Segment Start: Supplied information
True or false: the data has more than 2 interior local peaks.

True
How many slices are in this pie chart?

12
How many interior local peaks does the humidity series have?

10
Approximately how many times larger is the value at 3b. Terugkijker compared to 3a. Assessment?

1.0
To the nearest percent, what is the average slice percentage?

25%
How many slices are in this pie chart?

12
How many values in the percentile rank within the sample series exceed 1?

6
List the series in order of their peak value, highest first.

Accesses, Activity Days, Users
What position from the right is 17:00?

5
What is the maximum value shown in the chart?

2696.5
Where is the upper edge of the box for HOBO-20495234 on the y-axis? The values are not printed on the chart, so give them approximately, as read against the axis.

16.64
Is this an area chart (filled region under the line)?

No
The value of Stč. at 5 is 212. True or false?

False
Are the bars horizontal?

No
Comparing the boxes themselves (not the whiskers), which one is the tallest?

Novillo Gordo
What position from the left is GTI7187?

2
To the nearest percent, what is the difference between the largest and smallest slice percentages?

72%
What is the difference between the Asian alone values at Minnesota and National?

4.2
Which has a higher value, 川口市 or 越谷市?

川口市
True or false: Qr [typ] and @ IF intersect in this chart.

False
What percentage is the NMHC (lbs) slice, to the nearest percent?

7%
Segment End: Supplied information
(Work task):
Copy the entire listing above word for word, from its first line through its last.

(Reply to the exercise):
True or false: the data has more than 2 interior local peaks.

True
How many slices are in this pie chart?

12
How many interior local peaks does the humidity series have?

10
Approximately how many times larger is the value at 3b. Terugkijker compared to 3a. Assessment?

1.0
To the nearest percent, what is the average slice percentage?

25%
How many slices are in this pie chart?

12
How many values in the percentile rank within the sample series exceed 1?

6
List the series in order of their peak value, highest first.

Accesses, Activity Days, Users
What position from the right is 17:00?

5
What is the maximum value shown in the chart?

2696.5
Where is the upper edge of the box for HOBO-20495234 on the y-axis? The values are not printed on the chart, so give them approximately, as read against the axis.

16.64
Is this an area chart (filled region under the line)?

No
The value of Stč. at 5 is 212. True or false?

False
Are the bars horizontal?

No
Comparing the boxes themselves (not the whiskers), which one is the tallest?

Novillo Gordo
What position from the left is GTI7187?

2
To the nearest percent, what is the difference between the largest and smallest slice percentages?

72%
What is the difference between the Asian alone values at Minnesota and National?

4.2
Which has a higher value, 川口市 or 越谷市?

川口市
True or false: Qr [typ] and @ IF intersect in this chart.

False
What percentage is the NMHC (lbs) slice, to the nearest percent?

7%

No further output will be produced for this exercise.